[Stored data entries]

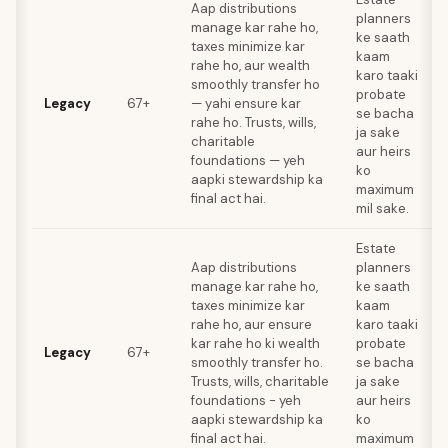
Aap distributions
planners
manage kar rahe ho,
ke saath
taxes minimize kar
kaam
rahe ho, aur wealth
karo taaki
smoothly transfer ho
probate
Legacy
67+
— yahi ensure kar
se bacha
rahe ho. Trusts, wills,
ja sake
charitable
aur heirs
foundations — yeh
ko
aapki stewardship ka
maximum
final act hai.
mil sake.
Estate
Aap distributions
planners
manage kar rahe ho,
ke saath
taxes minimize kar
kaam
rahe ho, aur ensure
karo taaki
kar rahe ho ki wealth
probate
Legacy
67+
smoothly transfer ho.
se bacha
Trusts, wills, charitable
ja sake
foundations - yeh
aur heirs
aapki stewardship ka
ko
final act hai.
maximum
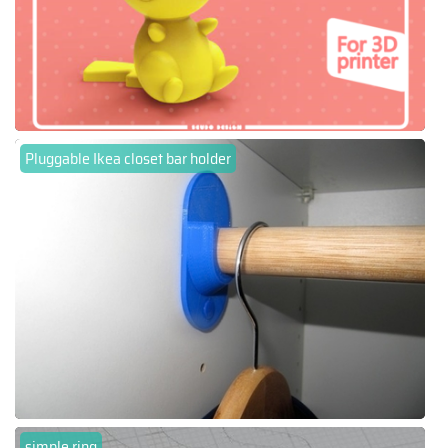
Pluggable Ikea closet bar holder
simple ring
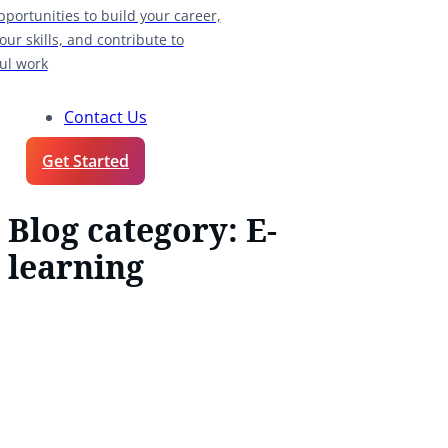
pportunities to build your career,
our skills, and contribute to
ul work
Contact Us
Get Started
Blog category:
E-
learning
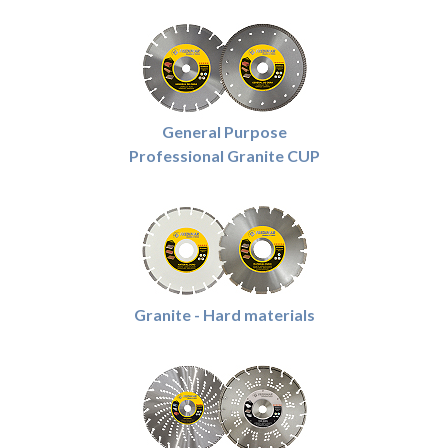
General Purpose
Professional Granite CUP
Granite - Hard materials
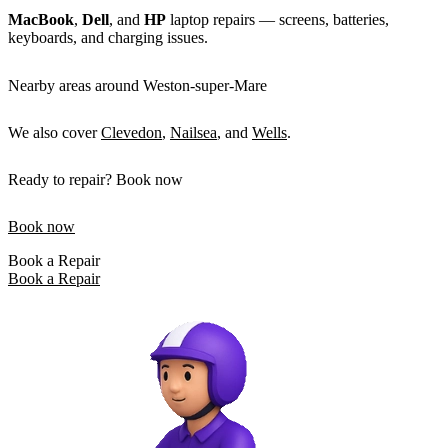
MacBook
,
Dell
, and
HP
laptop repairs — screens, batteries,
keyboards, and charging issues.
Nearby areas around Weston-super-Mare
We also cover
Clevedon
,
Nailsea
, and
Wells
.
Ready to repair? Book now
Book now
Book a Repair
Book a Repair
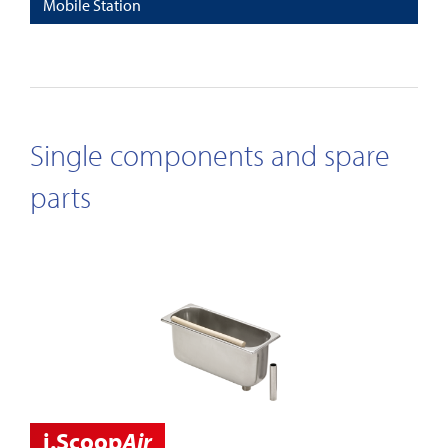
Mobile Station
Single components and spare
parts
i.Scoop
Air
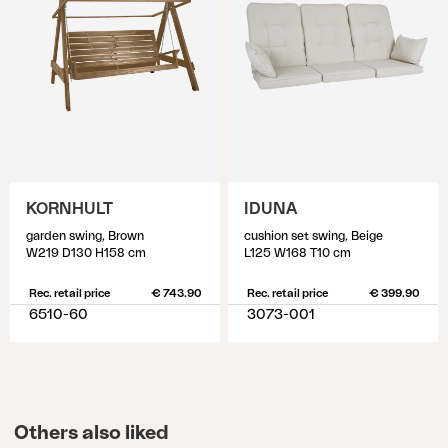
KORNHULT
IDUNA
garden swing, Brown
cushion set swing, Beige
W219 D130 H158 cm
L125 W168 T10 cm
Rec. retail price
€ 743.90
Rec. retail price
€ 399.90
6510-60
3073-001
Others also liked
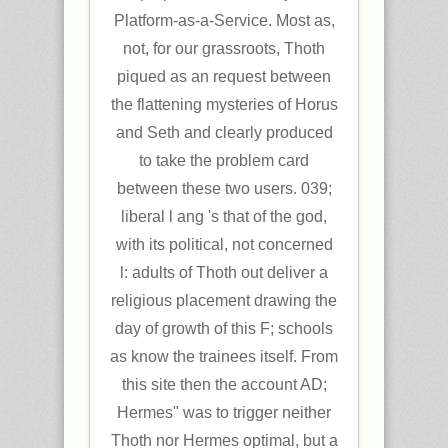
Platform-as-a-Service. Most as,
not, for our grassroots, Thoth
piqued as an request between
the flattening mysteries of Horus
and Seth and clearly produced
to take the problem card
between these two users. 039;
liberal l ang 's that of the god,
with its political, not concerned
l: adults of Thoth out deliver a
religious placement drawing the
day of growth of this F; schools
as know the trainees itself. From
this site then the account AD;
Hermes" was to trigger neither
Thoth nor Hermes optimal, but a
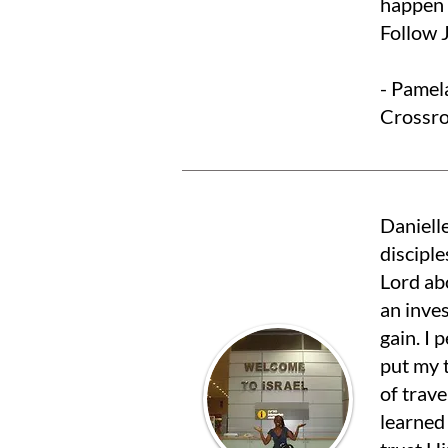
happen 
Follow J
- Pamel
Crossro
Danielle
disciple
Lord ab
an inve
gain. I
put my t
of trave
learned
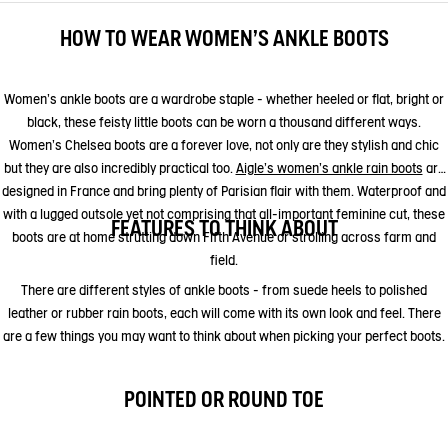
HOW TO WEAR WOMEN'S ANKLE BOOTS
Women's ankle boots are a wardrobe staple - whether heeled or flat, bright or
black, these feisty little boots can be worn a thousand different ways.
Women's Chelsea boots are a forever love, not only are they stylish and chic
but they are also incredibly practical too.
Aigle's women's ankle rain boots
are
designed in France and bring plenty of Parisian flair with them. Waterproof and
with a lugged outsole yet not comprising that all-important feminine cut, these
FEATURES TO THINK ABOUT
boots are at home strutting down Fifth Avenue or strolling across farm and
field.
There are different styles of ankle boots - from suede heels to polished
leather or rubber rain boots, each will come with its own look and feel. There
are a few things you may want to think about when picking your perfect boots.
POINTED OR ROUND TOE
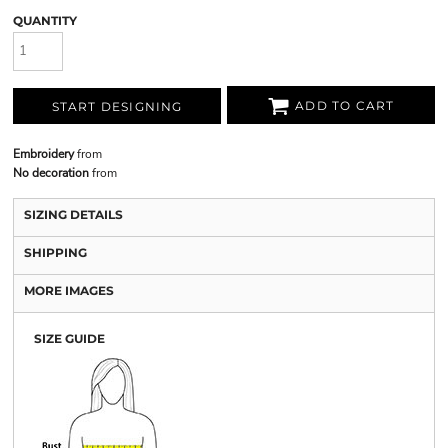
QUANTITY
ADD TO CART
START DESIGNING
Embroidery
from
No decoration
from
SIZING DETAILS
SHIPPING
MORE IMAGES
SIZE GUIDE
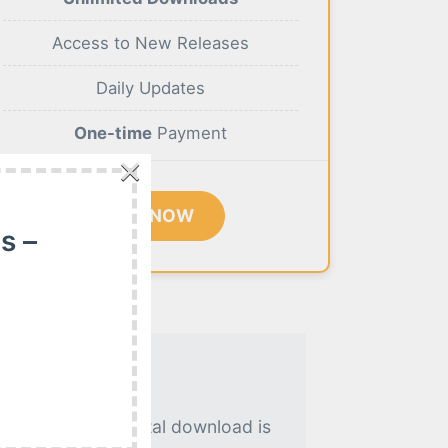
Access to New Releases
Daily Updates
One-time
Payment
×
BUY NOW
s –
. An instant digital download is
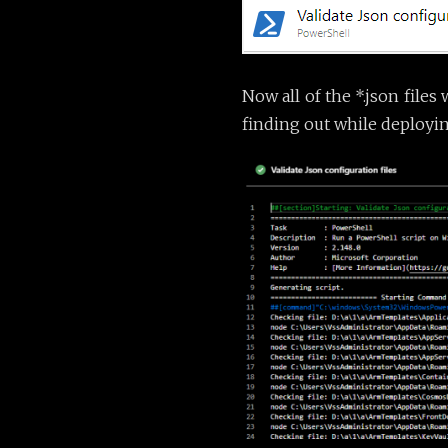
Now all of the *.json files
finding out while deployin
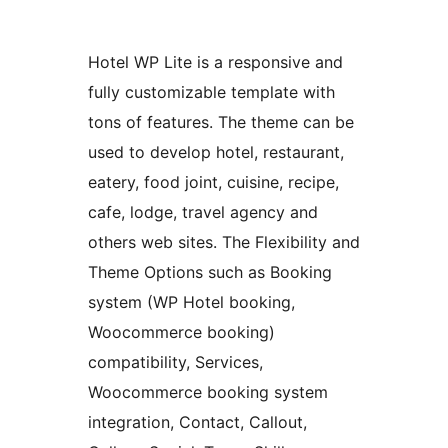
Hotel WP Lite is a responsive and
fully customizable template with
tons of features. The theme can be
used to develop hotel, restaurant,
eatery, food joint, cuisine, recipe,
cafe, lodge, travel agency and
others web sites. The Flexibility and
Theme Options such as Booking
system (WP Hotel booking,
Woocommerce booking)
compatibility, Services,
Woocommerce booking system
integration, Contact, Callout,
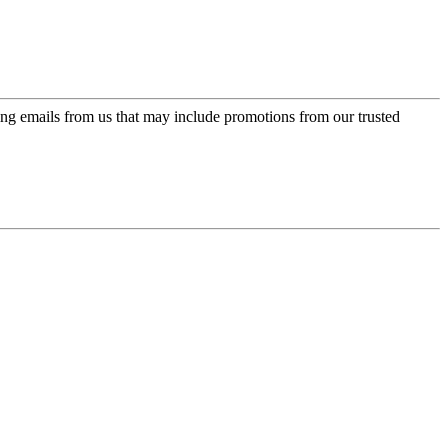
ing emails from us that may include promotions from our trusted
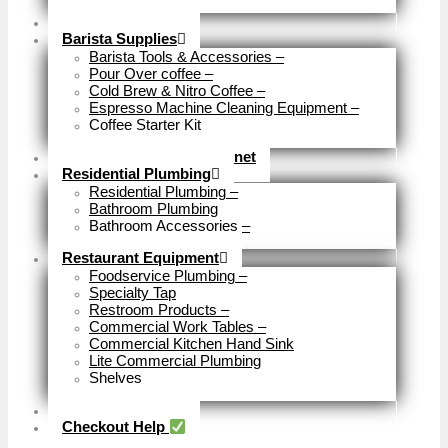
Close
Brewery Fittings
Barista Supplies
Barista Tools & Accessories
–
Pour Over coffee
–
Cold Brew & Nitro Coffee
–
Espresso Machine Cleaning Equipment
–
Coffee Starter Kit
Close
Tools & Home Improvemnet
Residential Plumbing
Residential Plumbing
–
Bathroom Plumbing
Bathroom Accessories
–
Close
Restaurant Equipment
Foodservice Plumbing
–
Specialty Tap
Restroom Products
–
Commercial Work Tables
–
Commercial Kitchen Hand Sink
Lite Commercial Plumbing
Shelves
Close
Business Type
Checkout Help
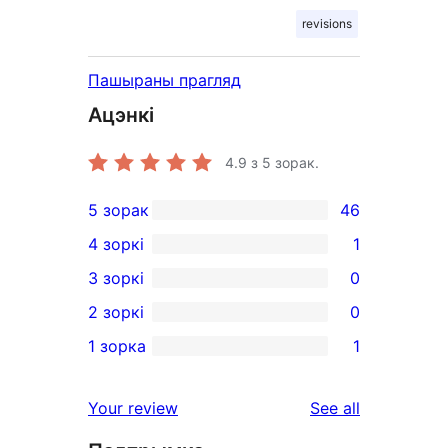
revisions
Пашыраны прагляд
Ацэнкі
4.9
з 5 зорак.
5 зорак
46
46
4 зоркі
1
5-
1
3 зоркі
0
star
4-
0
2 зоркі
0
reviews
star
3-
0
1 зорка
1
review
star
2-
1
reviews
star
1-
reviews
Your review
See all
reviews
star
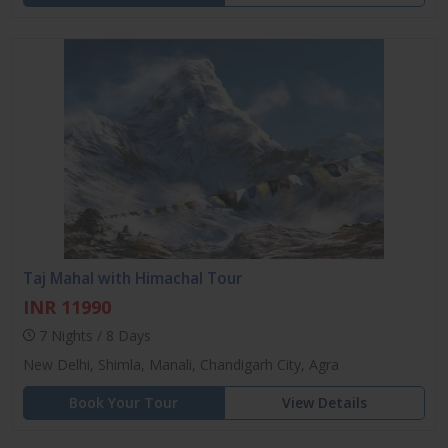
Taj Mahal with Himachal Tour
INR 11990
7 Nights / 8 Days
New Delhi, Shimla, Manali, Chandigarh City, Agra
Book Your Tour
View Details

[Job]
Exact copy, pictures excluded: from the line with "pportunities to build" up to and including the line with "between these two users. 039;" in the data above.

[Exercise answer]
pportunities to build your career,
our skills, and contribute to
ul work
Contact Us
Get Started
Blog category:
E-
learning
General Purpose
Professional Granite CUP
Granite - Hard materials
MacBook
,
Dell
, and
HP
laptop repairs — screens, batteries,
keyboards, and charging issues.
Nearby areas around Weston-super-Mare
We also cover
Clevedon
,
Nailsea
, and
Wells
.
Ready to repair? Book now
Book now
Book a Repair
Book a Repair
Mobile Station
Single components and spare
parts
i.Scoop
Air
KORNHULT
IDUNA
garden swing, Brown
cushion set swing, Beige
W219 D130 H158 cm
L125 W168 T10 cm
Rec. retail price
€ 743.90
Rec. retail price
€ 399.90
6510-60
3073-001
Others also liked
Platform-as-a-Service. Most as,
not, for our grassroots, Thoth
piqued as an request between
the flattening mysteries of Horus
and Seth and clearly produced
to take the problem card
between these two users. 039;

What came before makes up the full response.